First of all, you need a column for order. Spark does not know the order. All the rows can be at any position unless you have a column which can tell exact order. I have added the column "order".
Secondly, referencing the same column is not possible per se. You need a workaround. The following will collect date into a list for every "Cust_ID" and do operations only within this list.
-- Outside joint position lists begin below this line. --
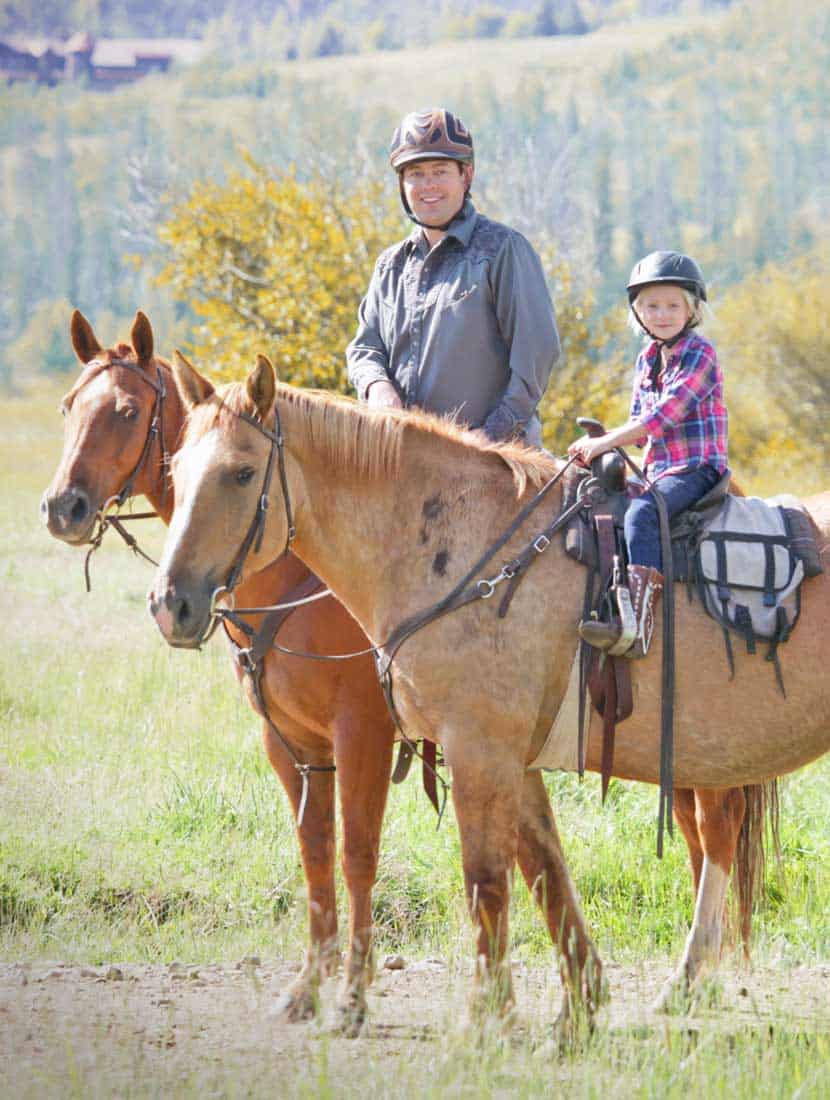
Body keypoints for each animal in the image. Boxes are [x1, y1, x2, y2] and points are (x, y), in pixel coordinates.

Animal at [150, 356, 826, 1016]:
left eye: (241, 473)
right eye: (177, 468)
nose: (169, 604)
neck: (465, 550)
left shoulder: (473, 748)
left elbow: (482, 879)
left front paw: (487, 1020)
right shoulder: (507, 760)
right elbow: (543, 868)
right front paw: (572, 1014)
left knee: (713, 837)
When it's done, explode the result using inline
.
Input:
from pyspark.sql import functions as F
df = spark.createDataFrame(
[(1, 1, 5),
(1, 2, 2),
(1, 3, 1),
(1, 4, -9),
(1, 5, -2),
(1, 6, 9),
(5, 1, -2),
(5, 2, 1),
(5, 3, -1)],
['Cust_ID', 'order', 'Fill_days'])
Script:
df = df.groupBy('Cust_ID').agg(
F.aggregate(
F.array_sort(F.collect_list(F.struct('order', 'Fill_days'))),
F.expr("array(struct(bigint(null) order, 0L Fill_days, 0L Adjusted_Days))"),
lambda acc, x: F.array_union(
acc,
F.array(x.withField(
'Adjusted_Days',
F.greatest(F.lit(0), F.element_at(acc, -1)['Fill_days'] + F.element_at(acc, -1)['Adjusted_Days'])
))
)
).alias('a')
)
df = df.selectExpr("Cust_ID", "inline(slice(a, 2, size(a)))")
df.show()
# +-------+-----+---------+-------------+
# |Cust_ID|order|Fill_days|Adjusted_Days|
# +-------+-----+---------+-------------+
# |1 |1 |5 |0 |
# |1 |2 |2 |5 |
# |1 |3 |1 |7 |
# |1 |4 |-9 |8 |
# |1 |5 |-2 |0 |
# |1 |6 |9 |0 |
# |5 |1 |-2 |0 |
# |5 |2 |1 |0 |
# |5 |3 |-1 |1 |
# +-------+-----+---------+-------------+
For understanding, please analyze this answer, as it's not an easy task to explain it for the 2nd time.